"You must be reasonable," she continued, in her musical, pitiless voice. "Hugh, I was only a dreaming, innocent, ignorant child when I first met you. It was not love I thought of. You talked to me as no one else ever had—it was like reading a strange, wonderful story; my head was filled with romance, my heart was not filled with love."
"But," he said, hoarsely, "you promised to be my wife."
"I remember," she acknowledged. "I do not deny it; but, Hugh, I did not know what I was saying.

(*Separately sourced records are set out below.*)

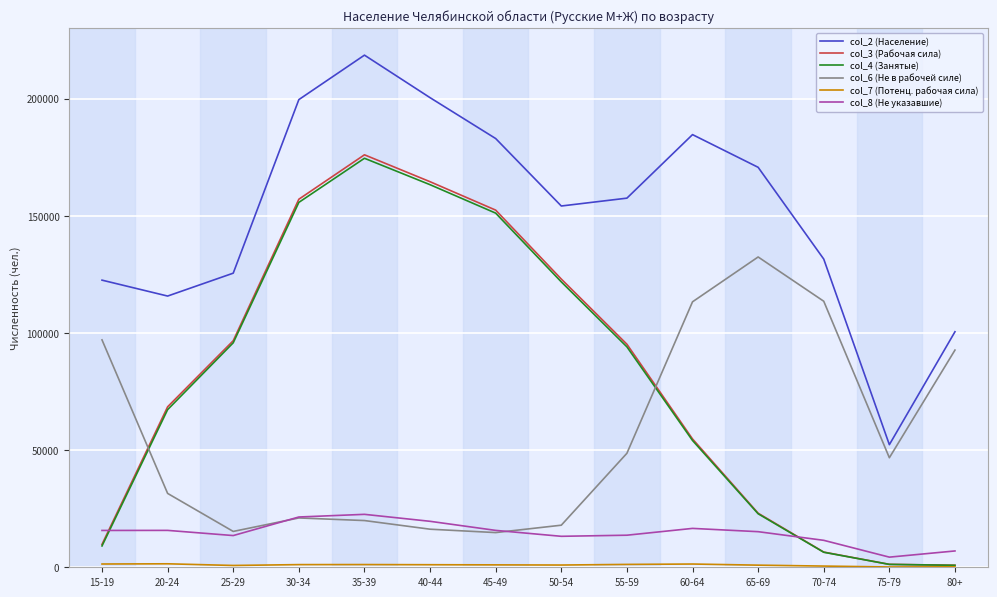

What is the average value of the col_2 (Население) series?

151169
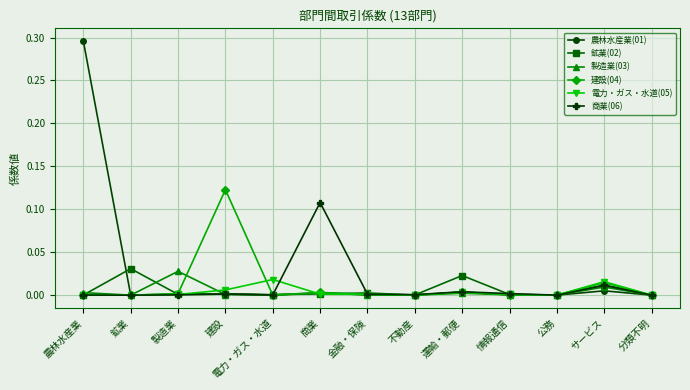

At which category is the sum across all series the highest?

農林水産業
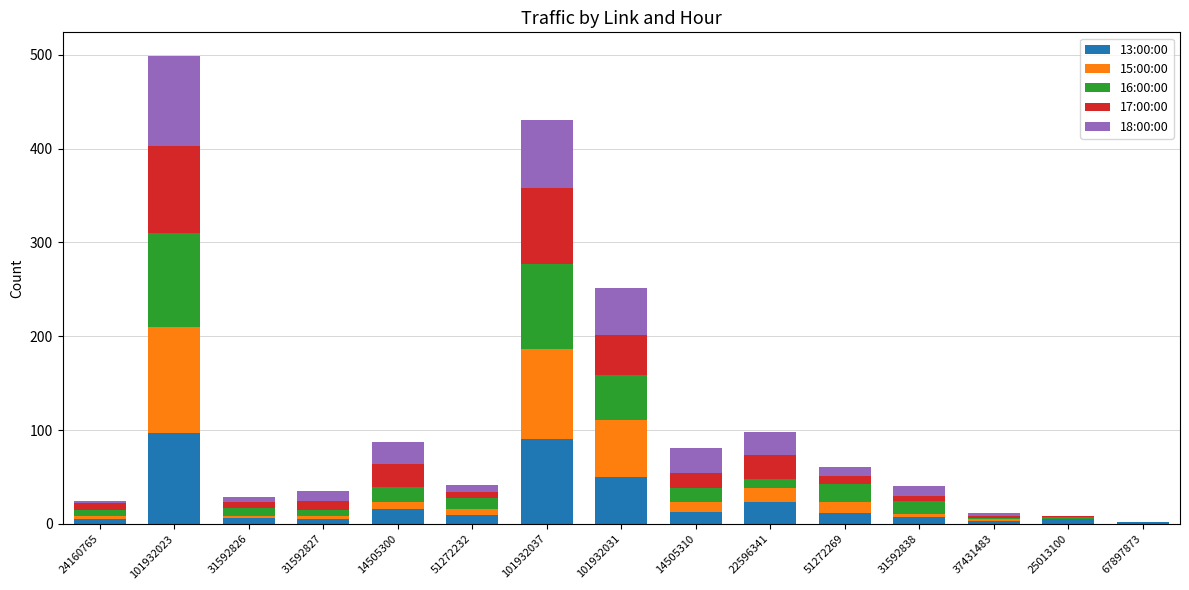

What is the total value across all series at 101932031?

252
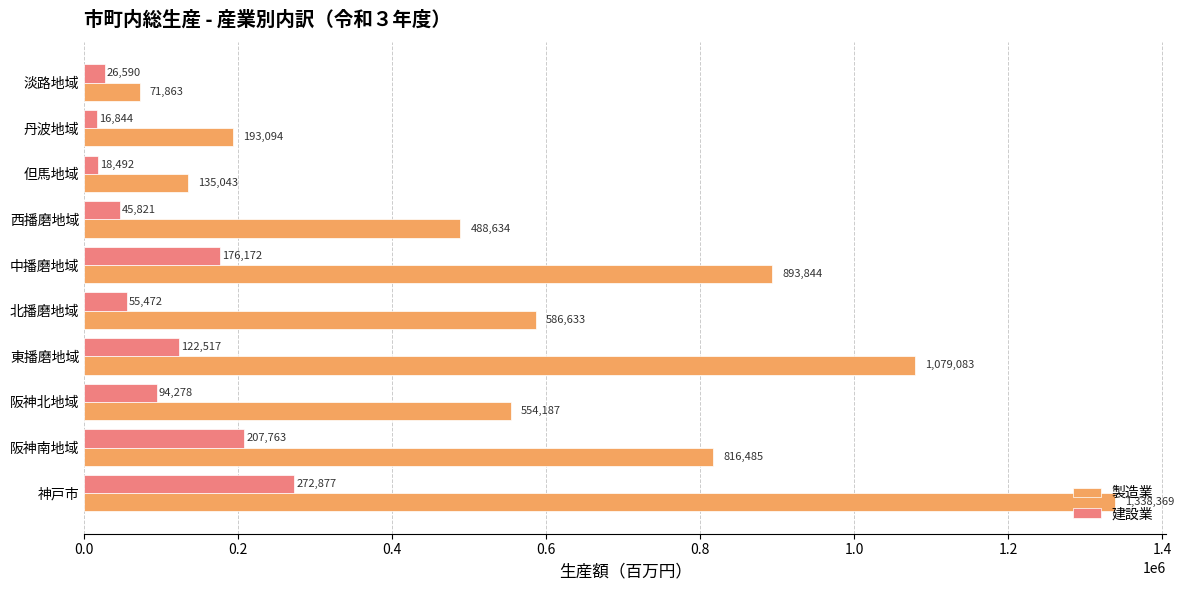

At 中播磨地域, list the series in order from largest to smallest.

製造業, 建設業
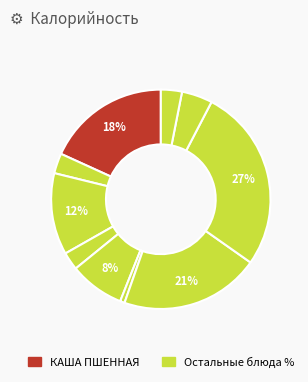

How many slices are in this pie chart?

10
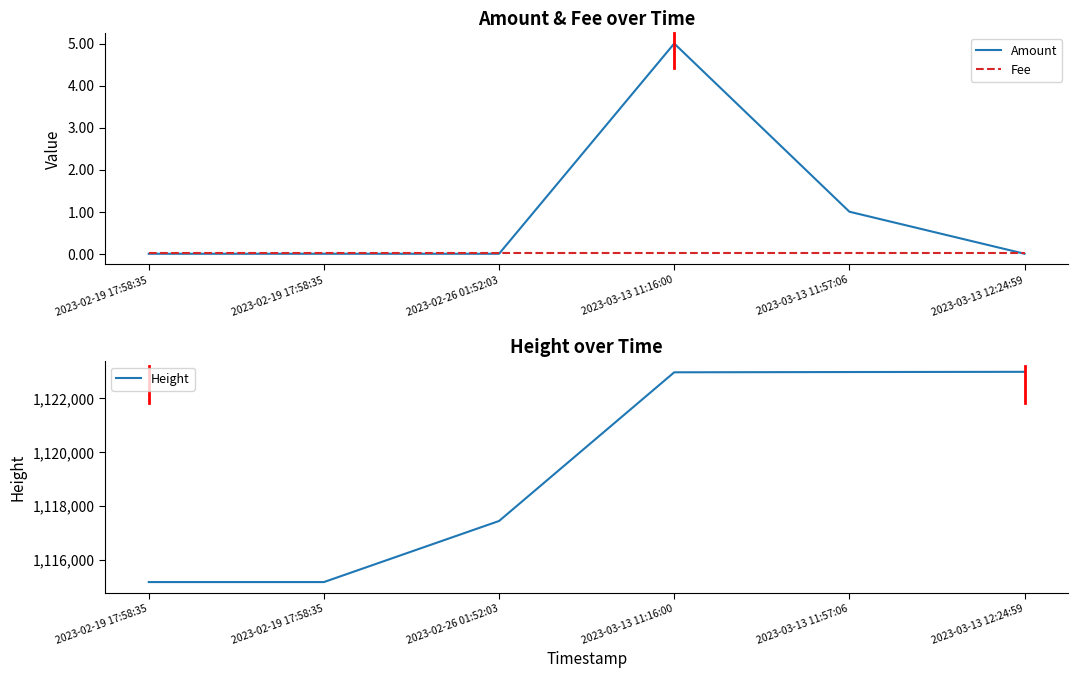

The Height series shows 1122994.0 at 2023-03-13 12:24:59. True or false?

True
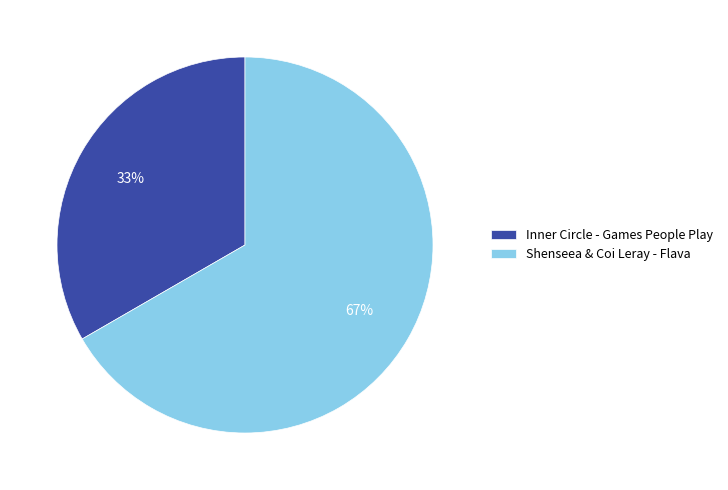

What is the smallest slice in the pie chart?

Inner Circle - Games People Play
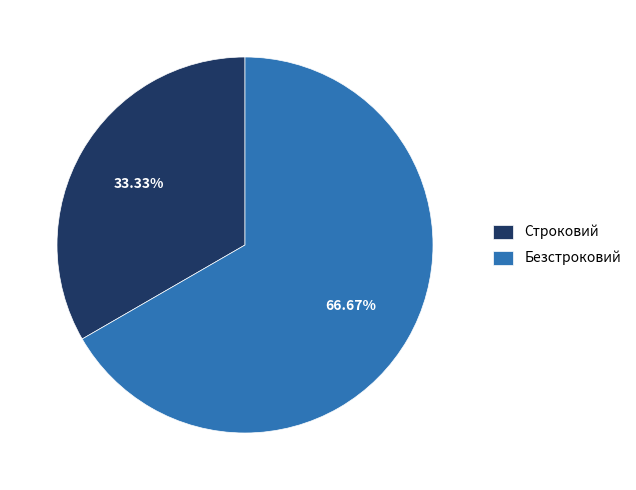

Which category accounts for the majority?

Безстроковий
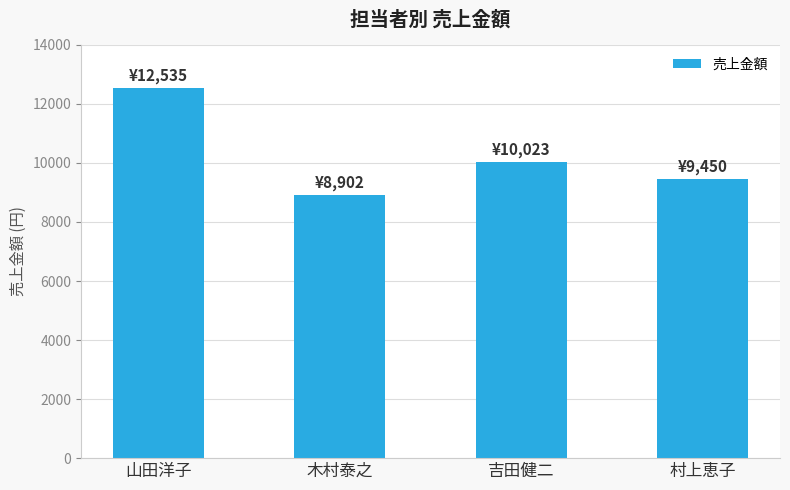

Rank the categories by value from highest to lowest.

山田洋子, 吉田健二, 村上恵子, 木村泰之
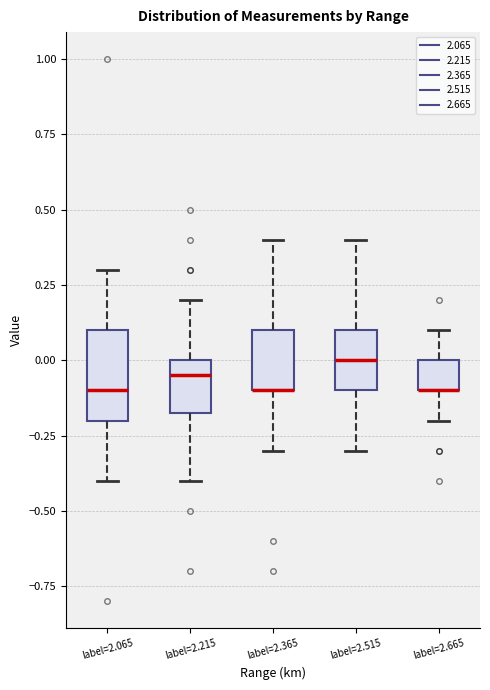

Where is the lower edge of the box for label=2.065 on the y-axis? The values are not printed on the chart, so give them approximately, as read against the axis.

-0.20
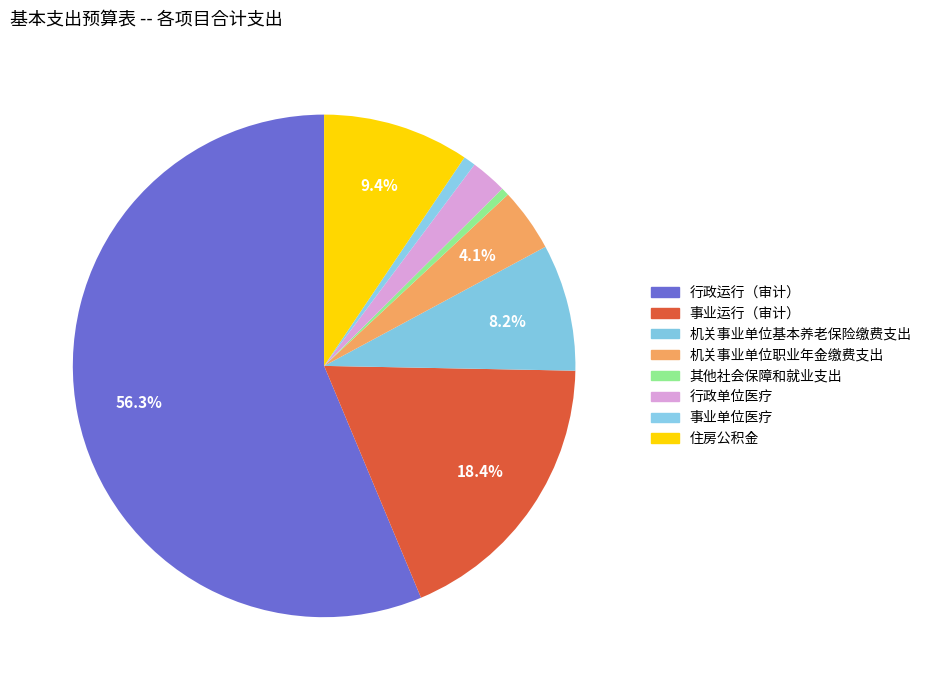

How many slices are in this pie chart?

8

I spoke without thought. I no more realized what the words meant than I can understand now what the wind is saying."
A long, low moan came from his lips; the awful despair in his face startled her.
"So I have returned for this!" he cried. "I have braved untold perils; I have escaped the dangers of the seas, the death that lurks in heaving waters, to be slain by cruel words from the girl I loved and trusted."
He turned from her, unable to check the bitter sob that rose to his lips.
"Hush, Hugh," she said, gently, "you grieve me."
"Do you think of my grief?" he cried. "I came here tonight, with my heart on fire with love, my brain dizzy with happiness. You have killed me, Beatrice Earle, as surely as ever man was slain."
Far off, among the trees, she saw the glimmer of the light in Lord Airlie's room. It struck her with a sensation of fear, as though he were watching her.
"Let us walk on," she said; "I do not like standing here."